[e2e] It's all my fault
Frank Kastenholz
fkastenholz at comcast.net
Thu May 17 06:40:23 PDT 2007
-------------- Original message ----------------------
From: jnc at mercury.lcs.mit.edu (Noel Chiappa)
> One thing the IPv6 debacle taught us (or should have taught us) is that any
> major new protocol designs for use in the Internet need to have a viable
> deployment plan, and a key part of that deployment plan has to be an economic
> rationale, i.e. a very good idea of who is going to benefit and how, and how
> that will drive the deployment, because without economic incentives to deploy
> something, it won't get deployed.
I'll disagree slightly. This is true if and only if what is being
proposed will supplant something that already exists. Without
getting into its merits, what Dave proposed is not something that
requires replacing IPv4 with IPvDave -- it is something built
on top of (or beside?) IPv4.
The existing IPv4 base need not throw out everything and start over,
so there is no need, a priori, to sell IPvDave to the IPv4 world and
there is no need for a deployment plan and economic rationale
and/or incentives to convince the IPv4 users to switch to IPvDave.

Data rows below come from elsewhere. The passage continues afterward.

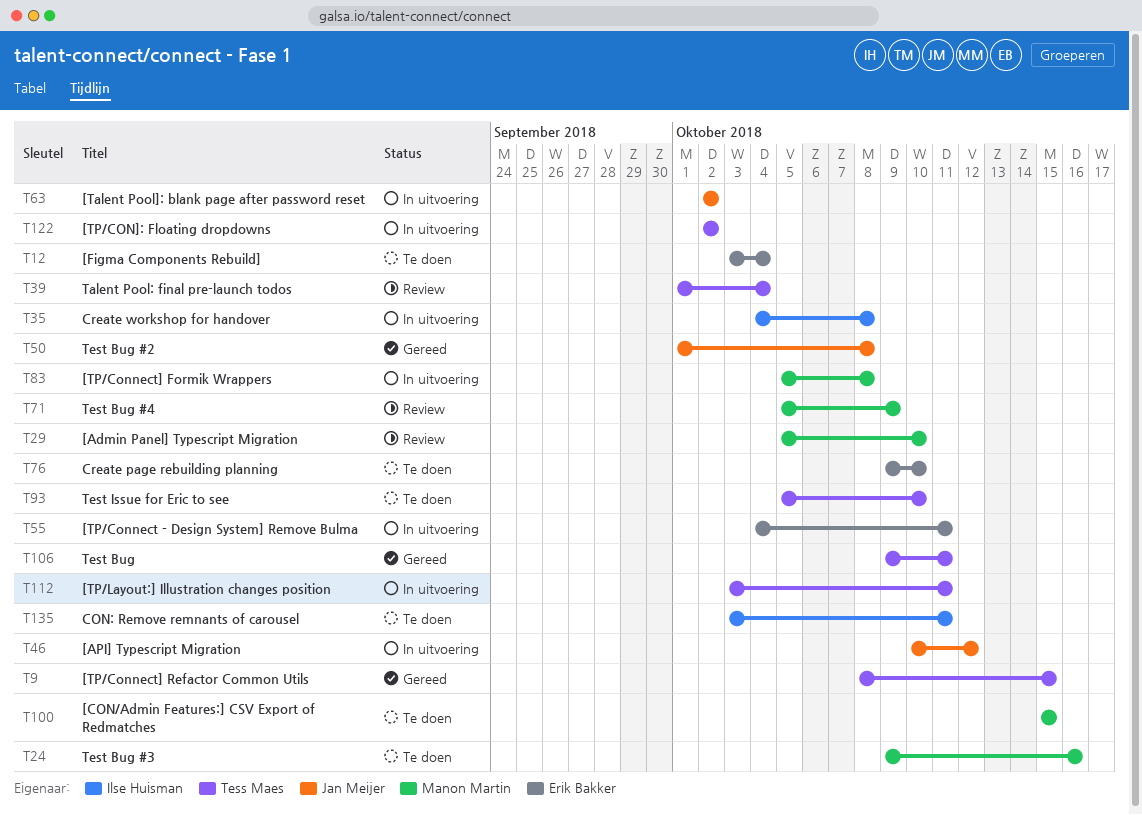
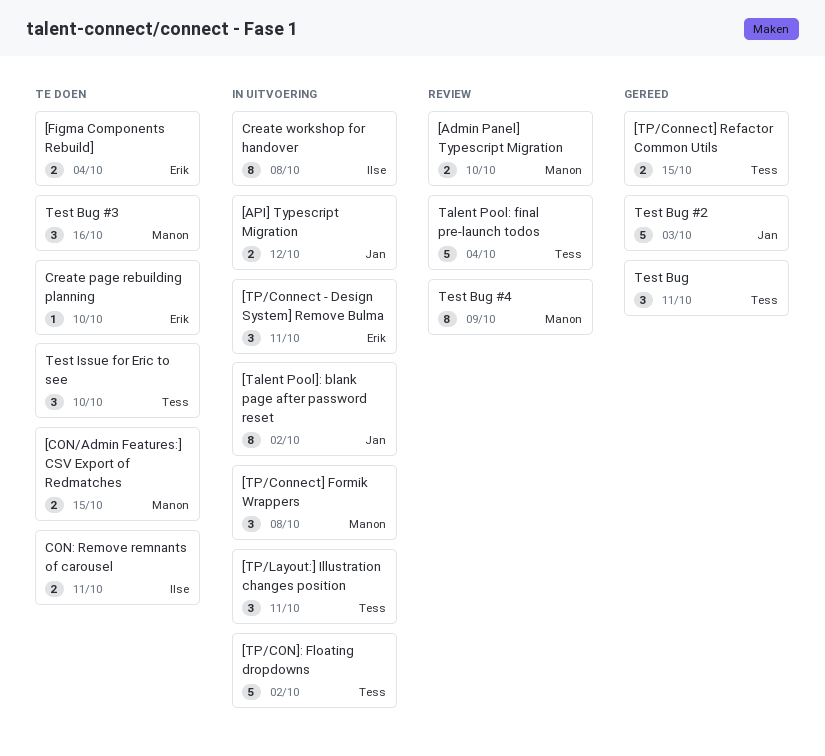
Test Bug #2, due: Oct 8 -> Oct 3

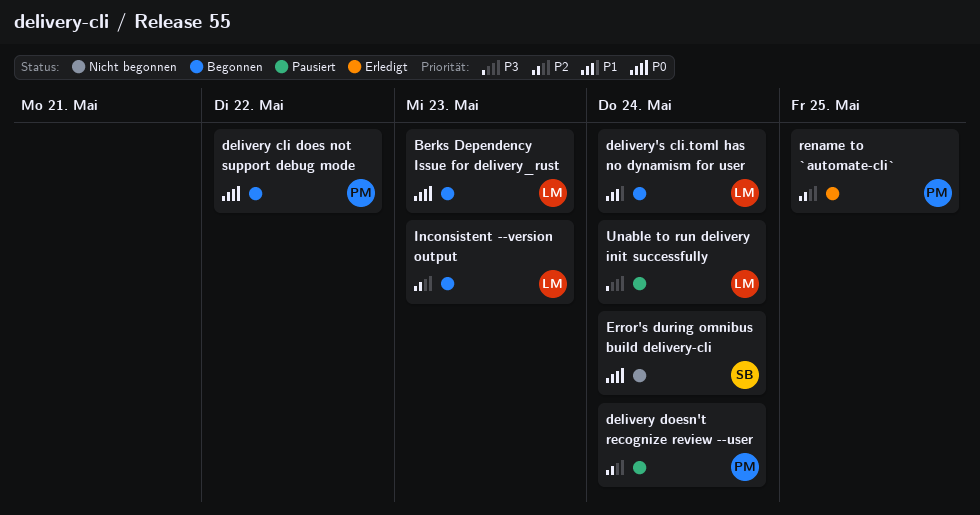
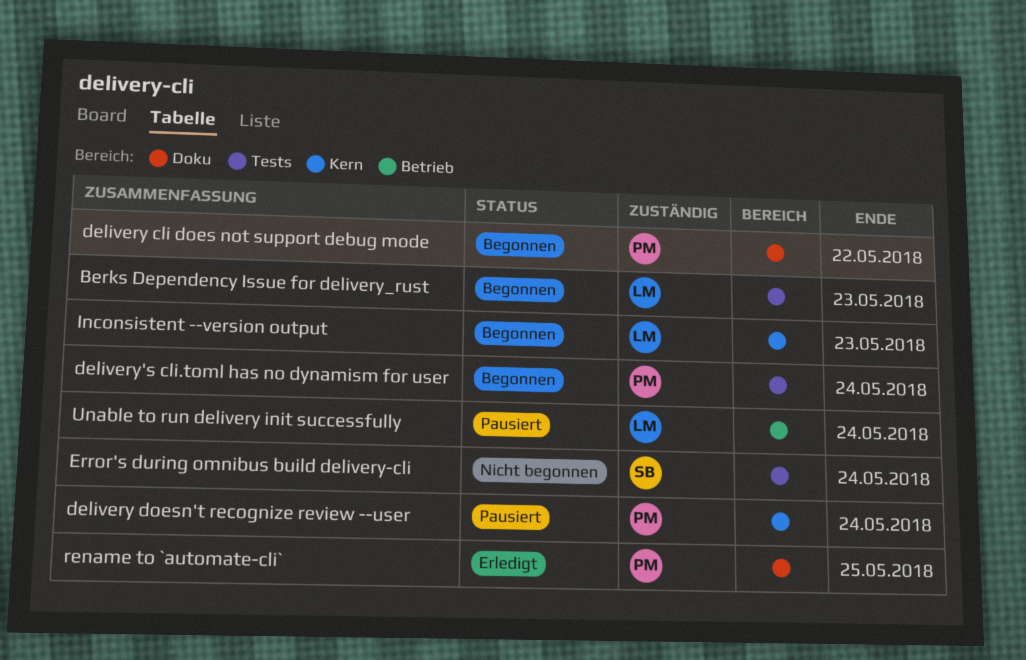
delivery's cli.toml has no dynamism for user, owner: LM -> PM

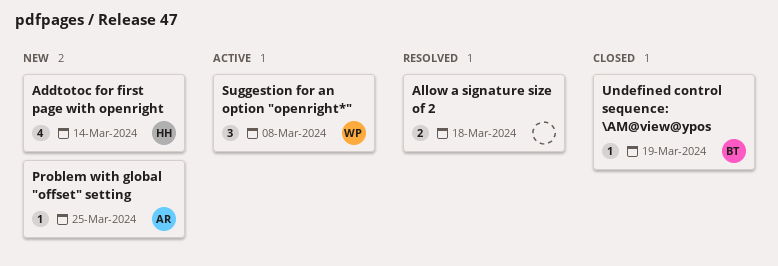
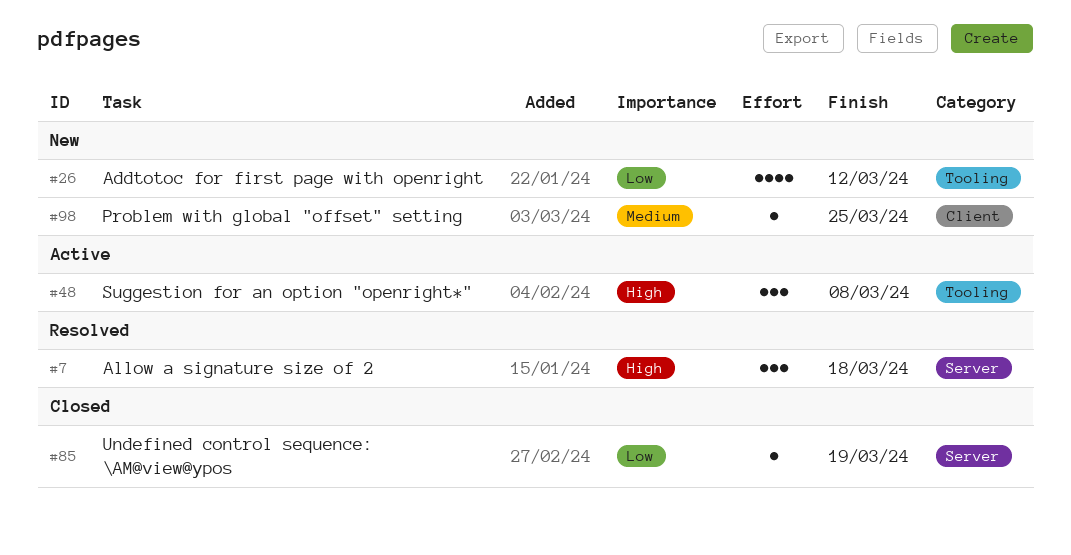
Addtotoc for first page with openright, due: Mar 14 -> Mar 12
Allow a signature size of 2, estimate: 2 -> 3

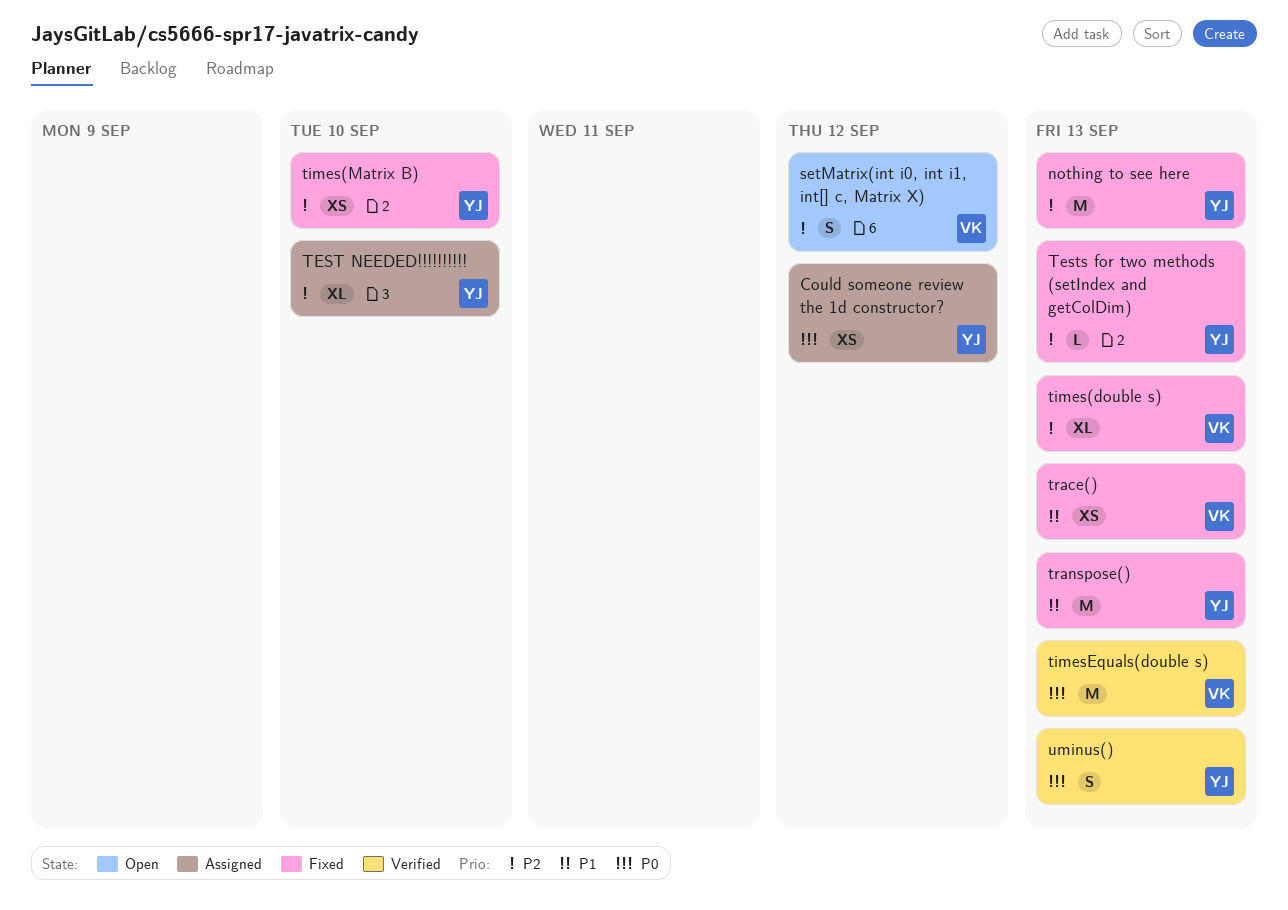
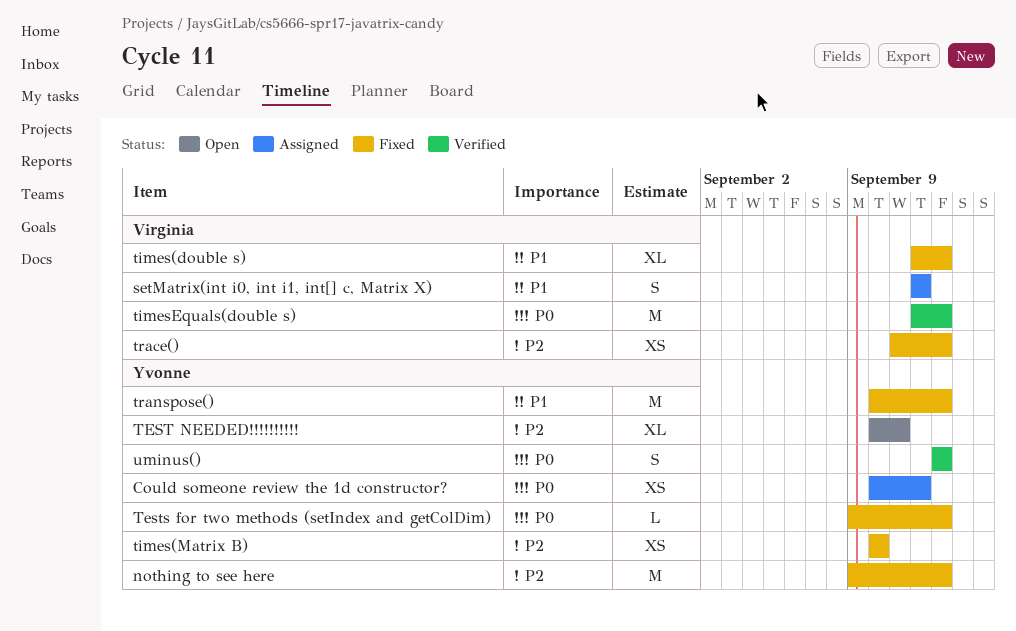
setMatrix(int i0, int i1, int[] c, Matrix X), status: Open -> Assigned
setMatrix(int i0, int i1, int[] c, Matrix X), priority: P2 -> P1
TEST NEEDED!!!!!!!!!!, status: Assigned -> Open
TEST NEEDED!!!!!!!!!!, due: Sep 10 -> Sep 11
Tests for two methods (setIndex and getColDim), priority: P2 -> P0
times(double s), priority: P2 -> P1
trace(), priority: P1 -> P2

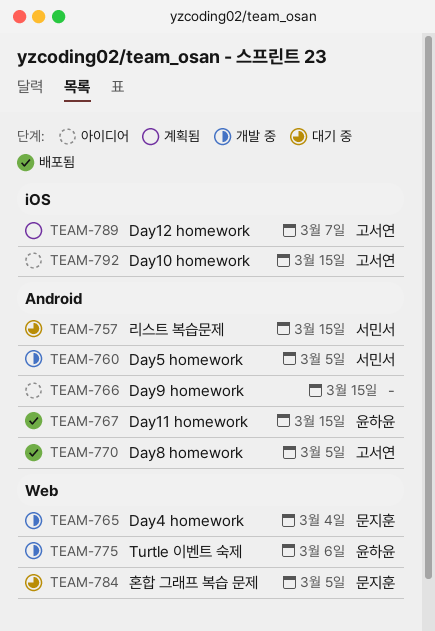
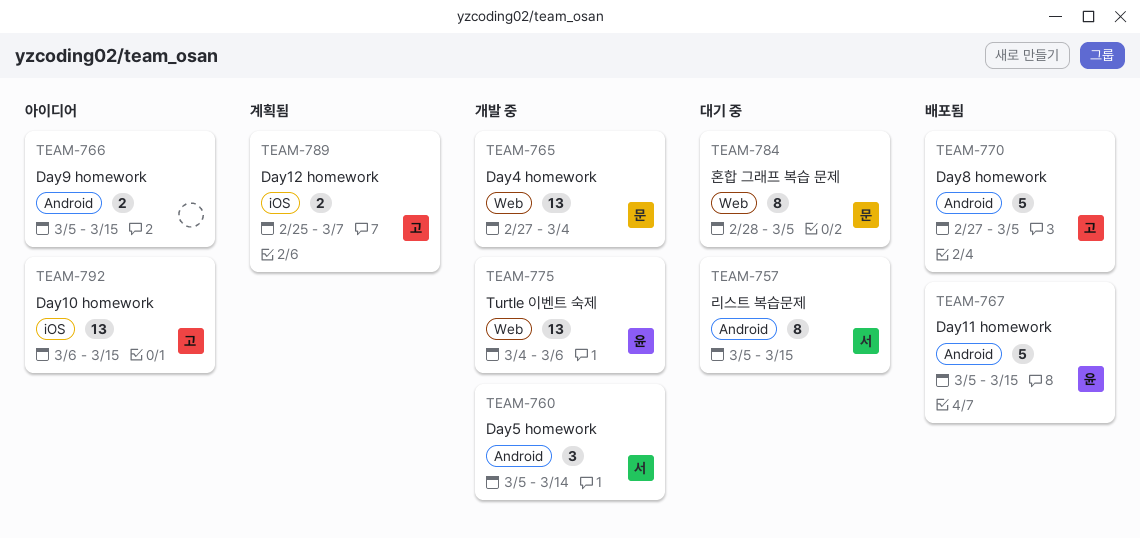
TEAM-760, due: Mar 5 -> Mar 14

Then, in the fullness of time, if it turns out that IPvDave is "better"
than IPv4, and better "enough", then either
- the world will evolve towards IPvDave, putting together the
needed transition/interworking widgets using hillbilly-CS, or
- the IPv4 world will take the good parts of IPvDave and incorporate
them.
Either way, Goodness Occurs.
> If that hasn't been said explicitly here, in part it's because I regard that
> observation as being on close to the same level as saying "2+2=4" - i.e.
> something so obvious that, like the air we breathe, it should not be
> necessary to bother to make explicit note of it.
See RFC1669 -- "Market Viability as a IPng Criteria"
which John Curran wrote in response to the IP:ng
call for white papers back in 1994...
> The other reason it hasn't been talked about here is that before you can
> decide whether something is economically viable, you need to have a proposal
> to evaluate. Business plans for novel things, be they for an overnight
> delivery service (FedEx), or for near-instantaneous long-distance
> communication service (telegraph) have to start with a novel idea.
Again, I'll disagree -- the sort of truly novel ideas (FedEx, The Internet, etc)
that you seem to be talking about here have pretty bad business plans
and look like they'll be gigantic flops. This is precisely because they do
not fit the existing world-view of things, so they do not fit the existing
criteria for what makes a business proposition "look good". Usually
these things end up tapping into a latent demand that was hidden not
only from the business-plan-evaluation-gurus but also the very people
who have that demand. I mean, in 1980, how many people would have
said that they absolutely need to have a portable little widget that
was a combined telephone/email-thing/picture-taker/music-player?